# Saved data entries

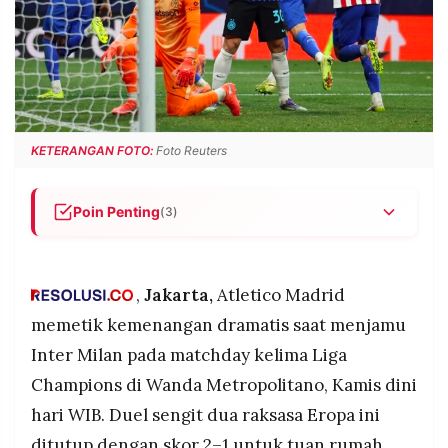
POLICY
WARGA
INFORMASI
KIRIM
IKLAN
TULISAN
PENGADUAN
TERM
OF
SERVICE
KETERANGAN FOTO:
Foto Reuters
Poin Penting
(3)
IKUTI
KAMI
Atletico Madrid menang dramatis 2–1 atas Inter
lewat gol menit ke-93 Jose Maria Gimenez.
,
Jakarta,
Atletico Madrid
Gol Atletico dicetak Alvarez dan Gimenez,
sementara Inter membalas lewat Zielinski.
memetik kemenangan dramatis saat menjamu
Atletico kini mengoleksi 9 poin, Inter tetap
Inter Milan pada matchday kelima Liga
dengan 12 poin.
Champions di Wanda Metropolitano, Kamis dini
hari WIB. Duel sengit dua raksasa Eropa ini
©
PT.
ditutup dengan skor 2–1 untuk tuan rumah,
RESOLUSI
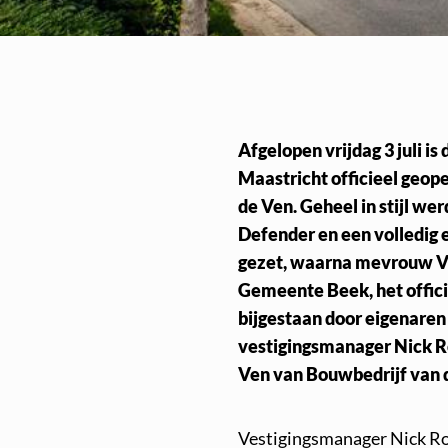
Afgelopen vrijdag 3 juli is
Maastricht officieel geop
de Ven. Geheel in stijl w
Defender en een volledig e
gezet, waarna mevrouw V
Gemeente Beek, het offic
bijgestaan door eigenaren
vestigingsmanager Nick R
Ven van Bouwbedrijf van 
Vestigingsmanager Nick Rou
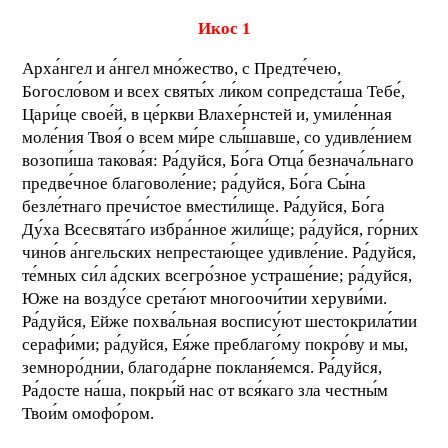
Икос 1
Арха́нгел и а́нгел мно́жество, с Предте́чею,
Богосло́вом и всех святы́х ли́ком сопредста́ша Тебе́,
Цари́це свое́й, в це́ркви Влахе́рнстей и, умиле́нная
моле́ния Твоя́ о всем ми́ре слы́шавше, со удивле́нием
возопи́ша такова́я: Ра́дуйся, Бо́га Отца́ безнача́льнаго
предве́чное благоволе́ние; ра́дуйся, Бо́га Сы́на
безле́тнаго пречи́стое вмести́лище. Ра́дуйся, Бо́га
Ду́ха Всесвята́го избра́нное жили́ще; ра́дуйся, го́рних
чино́в а́нгельских непрестаю́щее удивле́ние. Ра́дуйся,
те́мных си́л а́дских всегро́зное устраше́ние; ра́дуйся,
Юже на возду́се срета́ют многоочи́тии херуви́ми.
Ра́дуйся, Ейже похва́льная воспису́ют шестокрила́тии
серафи́ми; ра́дуйся, Ея́же преблаго́му покро́ву и мы,
земноро́днии, благода́рне покланя́емся. Ра́дуйся,
Ра́досте на́ша, покры́й нас от вся́каго зла честны́м
Твои́м омофо́ром.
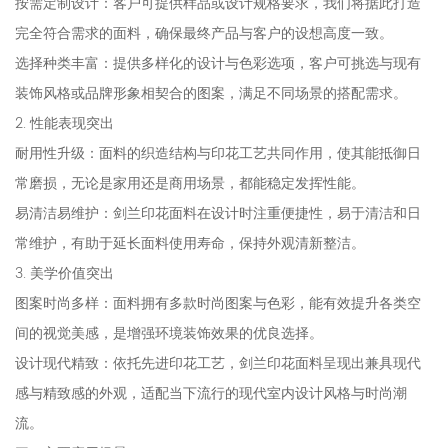
按需定制设计：客户可提供样品或设计规格要求，我们将据此打造
完全符合需求的面料，确保最终产品与客户的设想高度一致。
选择种类丰富：提供多样化的设计与色彩选项，客户可挑选与现有
装饰风格或品牌形象相契合的图案，满足不同场景的搭配需求。
2. 性能表现突出
耐用性升级：面料的织造结构与印花工艺共同作用，使其能抵御日
常磨损，无论是家用还是商用场景，都能稳定发挥性能。
易清洁易维护：剑兰印花面料在设计时注重便捷性，易于清洁和日
常维护，有助于延长面料使用寿命，保持外观清新整洁。
3. 美学价值突出
图案时尚多样：面料拥有多款时尚图案与色彩，能有效提升各类空
间的视觉美感，是增强环境装饰效果的优良选择。
设计现代精致：依托先进印花工艺，剑兰印花面料呈现出兼具现代
感与精致感的外观，适配当下流行的现代室内设计风格与时尚潮
流。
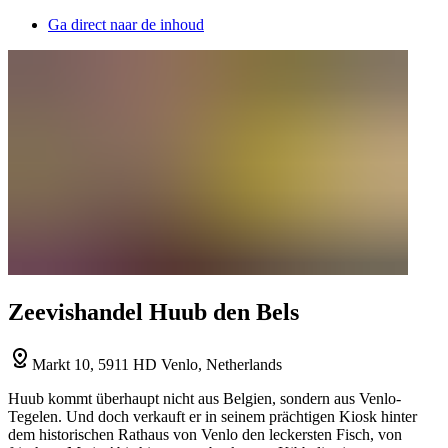
Ga direct naar de inhoud
Zeevishandel Huub den Bels
Markt 10, 5911 HD Venlo, Netherlands
Huub kommt überhaupt nicht aus Belgien, sondern aus Venlo-
Tegelen. Und doch verkauft er in seinem prächtigen Kiosk hinter
dem historischen Rathaus von Venlo den leckersten Fisch, von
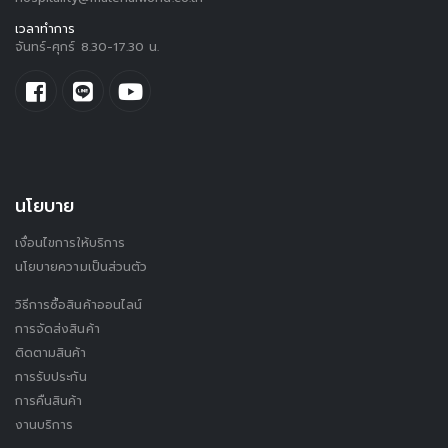
เวลาทำการ
จันทร์-ศุกร์ 8.30-17.30 น.
นโยบาย
เงื่อนไขการให้บริการ
นโยบายความเป็นส่วนตัว
วิธีการซื้อสินค้าออนไลน์
การจัดส่งสินค้า
ติดตามสินค้า
การรับประกัน
การคืนสินค้า
งานบริการ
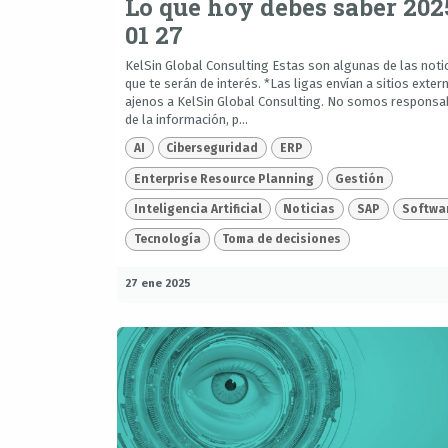
Lo que hoy debes saber 202
01 27
KelSin Global Consulting Estas son algunas de las noti
que te serán de interés. *Las ligas envían a sitios exter
ajenos a KelSin Global Consulting. No somos responsa
de la información, p...
AI
Ciberseguridad
ERP
Enterprise Resource Planning
Gestión
Inteligencia Artificial
Noticias
SAP
Softwa
Tecnología
Toma de decisiones
27 ene 2025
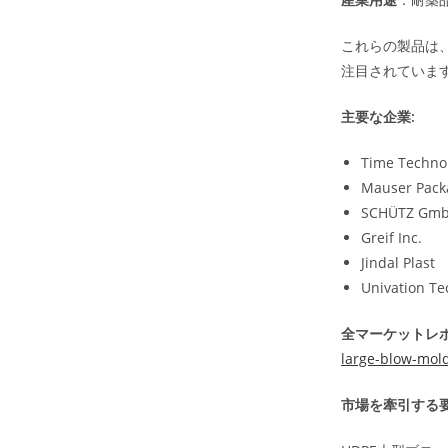
これらの製品は
注目されていま
主要な企業:
Time Technop
Mauser Packa
SCHÜTZ Gmb
Greif Inc.
Jindal Plast
Univation Te
全マーケットレポ
large-blow-mol
市場を牽引する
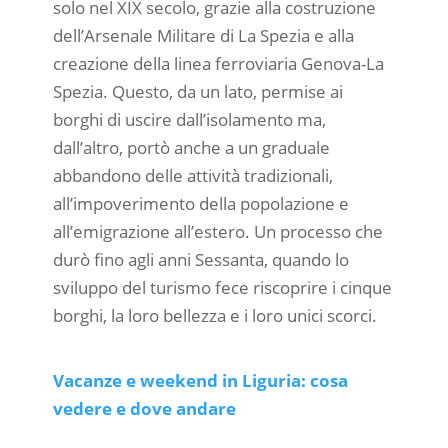
solo nel XIX secolo, grazie alla costruzione
dell’Arsenale Militare di La Spezia e alla
creazione della linea ferroviaria Genova-La
Spezia. Questo, da un lato, permise ai
borghi di uscire dall’isolamento ma,
dall’altro, portò anche a un graduale
abbandono delle attività tradizionali,
all’impoverimento della popolazione e
all’emigrazione all’estero. Un processo che
durò fino agli anni Sessanta, quando lo
sviluppo del turismo fece riscoprire i cinque
borghi, la loro bellezza e i loro unici scorci.
Vacanze e weekend in Liguria: cosa
vedere e dove andare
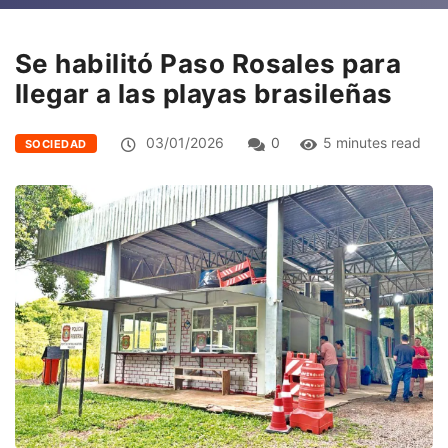
Se habilitó Paso Rosales para
llegar a las playas brasileñas
03/01/2026
0
5 minutes read
SOCIEDAD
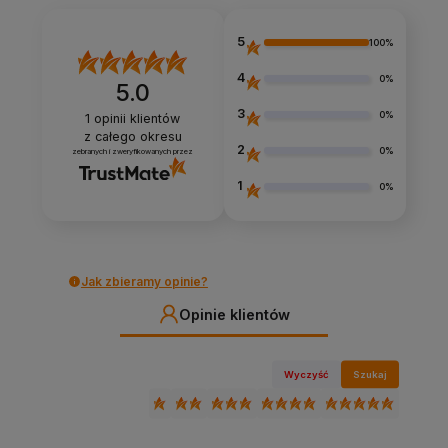
alternatywne formy płatności za zamówienie
jak leasing lub raty. Wystarczy przejść krótki
5
100%
proces weryfikacji klikając w karcie produktowej
na
przycisk Weź Leasing teraz
.
4
0%
5.0
3
0%
1
opinii klientów
z całego okresu
2
0%
zebranych i zweryfikowanych przez
1
0%
Jak zbieramy opinie?
Opinie klientów
Wyczyść
Szukaj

# DIRECTIVE
Express the material starting at the line that contains "Lo que hoy debes saber 202" and ending at the line that contains "Enterprise Resource Planning" as a Markdown table with the columns Row and Line.

# ANSWER TO THIS PROBLEM
| Row | Line |
|---|---|
| 1 | Lo que hoy debes saber 202 |
| 2 | 01 27 |
| 3 | KelSin Global Consulting Estas son algunas de las noti |
| 4 | que te serán de interés. *Las ligas envían a sitios exter |
| 5 | ajenos a KelSin Global Consulting. No somos responsa |
| 6 | de la información, p... |
| 7 | AI |
| 8 | Ciberseguridad |
| 9 | ERP |
| 10 | Enterprise Resource Planning |